[Dataset entries]
- Opening Delimiter -
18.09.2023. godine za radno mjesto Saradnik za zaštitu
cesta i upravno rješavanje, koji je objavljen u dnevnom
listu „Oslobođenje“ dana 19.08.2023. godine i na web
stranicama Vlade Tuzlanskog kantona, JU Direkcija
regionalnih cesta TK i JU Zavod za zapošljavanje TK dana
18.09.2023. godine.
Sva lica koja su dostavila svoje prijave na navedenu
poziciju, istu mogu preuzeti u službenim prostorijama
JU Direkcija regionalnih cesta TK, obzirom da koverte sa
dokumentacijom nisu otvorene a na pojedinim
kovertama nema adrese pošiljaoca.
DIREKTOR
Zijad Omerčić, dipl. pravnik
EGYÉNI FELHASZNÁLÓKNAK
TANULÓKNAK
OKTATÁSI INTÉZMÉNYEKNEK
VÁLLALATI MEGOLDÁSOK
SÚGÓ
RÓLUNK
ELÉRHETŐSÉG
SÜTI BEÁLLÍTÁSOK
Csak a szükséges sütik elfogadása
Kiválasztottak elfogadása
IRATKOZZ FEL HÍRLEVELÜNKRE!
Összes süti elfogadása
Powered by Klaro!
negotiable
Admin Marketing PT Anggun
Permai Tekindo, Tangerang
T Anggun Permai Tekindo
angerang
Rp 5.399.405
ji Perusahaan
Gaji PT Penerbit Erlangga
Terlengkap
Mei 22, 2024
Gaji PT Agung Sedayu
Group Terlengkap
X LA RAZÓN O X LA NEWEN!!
- Closing Delimiter -
TASK TO COMPLETE. The expected output is the lines from the one holding "Csak a szükséges sütik elfogadása" through the last line of the data, exactly as they appear, with nothing before or after.

COMPLETED TASK.
Csak a szükséges sütik elfogadása
Kiválasztottak elfogadása
IRATKOZZ FEL HÍRLEVELÜNKRE!
Összes süti elfogadása
Powered by Klaro!
negotiable
Admin Marketing PT Anggun
Permai Tekindo, Tangerang
T Anggun Permai Tekindo
angerang
Rp 5.399.405
ji Perusahaan
Gaji PT Penerbit Erlangga
Terlengkap
Mei 22, 2024
Gaji PT Agung Sedayu
Group Terlengkap
X LA RAZÓN O X LA NEWEN!!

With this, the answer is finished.